Locality sensitive hashing is a great tool for this problem.
Pick n random 400-dimensional vectors. (Be careful or not all directions will be chosen with equal probability; pick each dimension as a standard Gaussian.) Each really defines a hyperplane through the origin cutting your space in half. The sign of the dot product of any of these vectors with some new vector tells you which side of the hyperplane it's on. So computing n dot products gives n 0/1 bits, which make an n-bit hash.
Any new vector hashing to the same value must be in the same small sliver of space from the origin. And those are exactly the vectors that have a high cosine similarity with each other since their mutual angles are very small. Likewise anything hashing to almost the same value -- differing in a few bits -- is likely to be nearby. So you can restrict your search for most-similar vectors to things within one or more buckets of hashed candidate vectors.
It doesn't help directly with memory since you might need any particular bucket to satisfy a request.
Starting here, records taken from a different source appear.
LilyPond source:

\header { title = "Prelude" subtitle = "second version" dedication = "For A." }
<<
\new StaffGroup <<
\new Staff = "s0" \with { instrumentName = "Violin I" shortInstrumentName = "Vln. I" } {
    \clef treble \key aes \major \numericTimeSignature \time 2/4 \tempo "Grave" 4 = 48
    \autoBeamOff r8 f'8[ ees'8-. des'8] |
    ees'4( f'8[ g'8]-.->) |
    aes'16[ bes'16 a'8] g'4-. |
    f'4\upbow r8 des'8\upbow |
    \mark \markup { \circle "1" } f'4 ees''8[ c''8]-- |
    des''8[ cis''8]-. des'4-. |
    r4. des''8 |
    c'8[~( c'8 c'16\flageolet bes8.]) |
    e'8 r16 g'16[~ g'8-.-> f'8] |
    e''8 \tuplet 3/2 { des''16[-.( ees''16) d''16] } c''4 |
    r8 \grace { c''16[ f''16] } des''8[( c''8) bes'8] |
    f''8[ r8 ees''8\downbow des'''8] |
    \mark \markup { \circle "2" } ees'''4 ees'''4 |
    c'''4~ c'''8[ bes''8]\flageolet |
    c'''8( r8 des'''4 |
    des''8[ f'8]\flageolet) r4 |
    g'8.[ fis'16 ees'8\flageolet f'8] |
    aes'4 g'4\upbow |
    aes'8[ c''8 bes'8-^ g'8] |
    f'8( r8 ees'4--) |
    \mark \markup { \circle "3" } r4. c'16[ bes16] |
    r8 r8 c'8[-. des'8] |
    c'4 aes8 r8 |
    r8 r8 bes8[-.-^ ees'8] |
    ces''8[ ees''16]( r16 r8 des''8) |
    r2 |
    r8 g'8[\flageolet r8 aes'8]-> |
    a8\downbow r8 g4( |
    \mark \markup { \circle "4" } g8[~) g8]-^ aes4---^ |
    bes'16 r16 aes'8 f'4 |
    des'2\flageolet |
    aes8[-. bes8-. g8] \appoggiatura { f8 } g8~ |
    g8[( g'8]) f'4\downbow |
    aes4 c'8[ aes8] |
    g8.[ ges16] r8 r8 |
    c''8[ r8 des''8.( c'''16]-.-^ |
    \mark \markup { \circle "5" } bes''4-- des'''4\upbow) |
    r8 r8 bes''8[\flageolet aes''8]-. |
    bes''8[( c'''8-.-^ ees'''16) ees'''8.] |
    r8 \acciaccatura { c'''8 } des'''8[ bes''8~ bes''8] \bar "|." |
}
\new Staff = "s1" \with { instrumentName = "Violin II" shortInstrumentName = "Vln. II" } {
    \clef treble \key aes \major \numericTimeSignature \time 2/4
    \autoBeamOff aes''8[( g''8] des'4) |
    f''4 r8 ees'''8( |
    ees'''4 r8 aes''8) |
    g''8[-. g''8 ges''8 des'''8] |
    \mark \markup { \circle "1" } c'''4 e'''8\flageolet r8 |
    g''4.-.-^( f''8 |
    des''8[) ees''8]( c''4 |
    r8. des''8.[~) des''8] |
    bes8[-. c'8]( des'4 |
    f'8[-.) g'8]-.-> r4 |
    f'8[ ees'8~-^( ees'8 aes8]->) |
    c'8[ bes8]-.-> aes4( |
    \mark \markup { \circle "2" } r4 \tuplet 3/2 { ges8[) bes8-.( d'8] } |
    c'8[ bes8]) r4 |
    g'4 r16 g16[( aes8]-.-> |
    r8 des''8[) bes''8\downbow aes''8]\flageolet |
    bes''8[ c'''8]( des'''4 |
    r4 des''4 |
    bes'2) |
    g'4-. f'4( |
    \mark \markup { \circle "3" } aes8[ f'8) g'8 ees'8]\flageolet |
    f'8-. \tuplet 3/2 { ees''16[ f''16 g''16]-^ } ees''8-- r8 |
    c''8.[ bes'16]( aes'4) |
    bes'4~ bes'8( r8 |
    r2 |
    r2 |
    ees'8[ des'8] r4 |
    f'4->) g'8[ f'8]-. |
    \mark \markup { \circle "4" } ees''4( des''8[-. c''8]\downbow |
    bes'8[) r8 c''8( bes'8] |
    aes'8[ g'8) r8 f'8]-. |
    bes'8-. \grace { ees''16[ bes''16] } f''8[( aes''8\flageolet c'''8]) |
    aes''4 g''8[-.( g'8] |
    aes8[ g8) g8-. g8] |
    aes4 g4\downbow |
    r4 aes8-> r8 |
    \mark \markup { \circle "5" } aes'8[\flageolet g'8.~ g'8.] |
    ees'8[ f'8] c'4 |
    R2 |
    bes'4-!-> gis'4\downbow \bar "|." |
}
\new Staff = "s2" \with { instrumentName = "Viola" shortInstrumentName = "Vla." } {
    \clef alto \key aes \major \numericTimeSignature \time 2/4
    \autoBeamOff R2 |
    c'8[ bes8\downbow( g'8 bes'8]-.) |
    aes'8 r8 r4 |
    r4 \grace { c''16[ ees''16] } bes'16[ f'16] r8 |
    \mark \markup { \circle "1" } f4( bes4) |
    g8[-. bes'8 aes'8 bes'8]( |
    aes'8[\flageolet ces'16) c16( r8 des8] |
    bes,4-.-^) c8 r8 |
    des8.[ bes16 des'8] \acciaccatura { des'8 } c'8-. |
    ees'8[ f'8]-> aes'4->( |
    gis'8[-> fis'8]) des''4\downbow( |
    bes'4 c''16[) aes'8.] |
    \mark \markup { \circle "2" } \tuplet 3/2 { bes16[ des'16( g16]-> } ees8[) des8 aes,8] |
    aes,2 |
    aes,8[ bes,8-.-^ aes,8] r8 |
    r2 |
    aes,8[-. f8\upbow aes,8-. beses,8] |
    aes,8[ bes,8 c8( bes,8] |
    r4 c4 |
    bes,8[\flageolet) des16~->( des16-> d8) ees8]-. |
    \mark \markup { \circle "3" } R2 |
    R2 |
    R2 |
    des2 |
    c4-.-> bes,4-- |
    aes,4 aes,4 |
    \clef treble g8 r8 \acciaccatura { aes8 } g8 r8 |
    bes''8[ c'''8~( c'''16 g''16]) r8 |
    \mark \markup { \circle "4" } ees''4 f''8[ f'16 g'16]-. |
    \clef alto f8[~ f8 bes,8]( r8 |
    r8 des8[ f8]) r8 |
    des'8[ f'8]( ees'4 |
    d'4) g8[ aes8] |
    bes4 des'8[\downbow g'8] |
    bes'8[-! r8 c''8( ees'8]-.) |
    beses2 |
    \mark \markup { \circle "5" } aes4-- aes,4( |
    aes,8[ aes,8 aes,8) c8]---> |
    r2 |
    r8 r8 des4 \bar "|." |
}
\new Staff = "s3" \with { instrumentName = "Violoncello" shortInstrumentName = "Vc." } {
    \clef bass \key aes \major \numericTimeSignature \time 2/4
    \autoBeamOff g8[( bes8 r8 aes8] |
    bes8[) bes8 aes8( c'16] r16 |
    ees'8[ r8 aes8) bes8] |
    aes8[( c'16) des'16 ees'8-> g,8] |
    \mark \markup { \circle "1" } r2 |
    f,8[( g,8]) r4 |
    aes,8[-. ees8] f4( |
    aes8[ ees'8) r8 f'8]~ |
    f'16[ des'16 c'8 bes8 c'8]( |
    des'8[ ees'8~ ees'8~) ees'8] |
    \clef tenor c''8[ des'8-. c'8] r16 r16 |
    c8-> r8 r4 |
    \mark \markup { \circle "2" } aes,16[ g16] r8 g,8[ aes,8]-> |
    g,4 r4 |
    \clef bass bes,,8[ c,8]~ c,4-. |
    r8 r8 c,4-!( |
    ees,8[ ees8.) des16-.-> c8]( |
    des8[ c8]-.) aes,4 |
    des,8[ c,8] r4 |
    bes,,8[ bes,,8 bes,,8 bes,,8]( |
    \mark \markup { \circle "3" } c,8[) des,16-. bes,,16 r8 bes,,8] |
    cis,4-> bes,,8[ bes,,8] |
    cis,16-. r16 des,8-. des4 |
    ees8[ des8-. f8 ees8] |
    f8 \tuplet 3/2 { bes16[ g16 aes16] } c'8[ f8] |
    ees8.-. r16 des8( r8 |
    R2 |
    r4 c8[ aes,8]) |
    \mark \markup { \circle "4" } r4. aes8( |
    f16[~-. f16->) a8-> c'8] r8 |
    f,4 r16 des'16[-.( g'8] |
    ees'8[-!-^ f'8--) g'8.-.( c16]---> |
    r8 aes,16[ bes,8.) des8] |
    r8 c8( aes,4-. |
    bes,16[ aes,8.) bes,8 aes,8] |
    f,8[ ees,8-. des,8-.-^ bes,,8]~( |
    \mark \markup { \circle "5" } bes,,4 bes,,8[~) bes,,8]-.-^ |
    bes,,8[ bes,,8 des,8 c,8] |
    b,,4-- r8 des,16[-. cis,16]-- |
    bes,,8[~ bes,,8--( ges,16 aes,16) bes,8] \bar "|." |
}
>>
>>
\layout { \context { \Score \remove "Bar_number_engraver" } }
You also lose some accuracy since there is not a guarantee the most similar vectors lie in the buckets you examine (though it's likely, the more you examine). It lets you trade speed for accuracy mostly. However you may find you can get away with some caching scheme, where some buckets are rarely if ever accessed and so don't stay in memory.
You can see an implementation of this in Oryx, which I think is pretty straightforward.
Most of the complexity comes because it lets you specify a target percentage of vectors to evaluate, and works out the optimal hash size based on that and your machine's number of cores.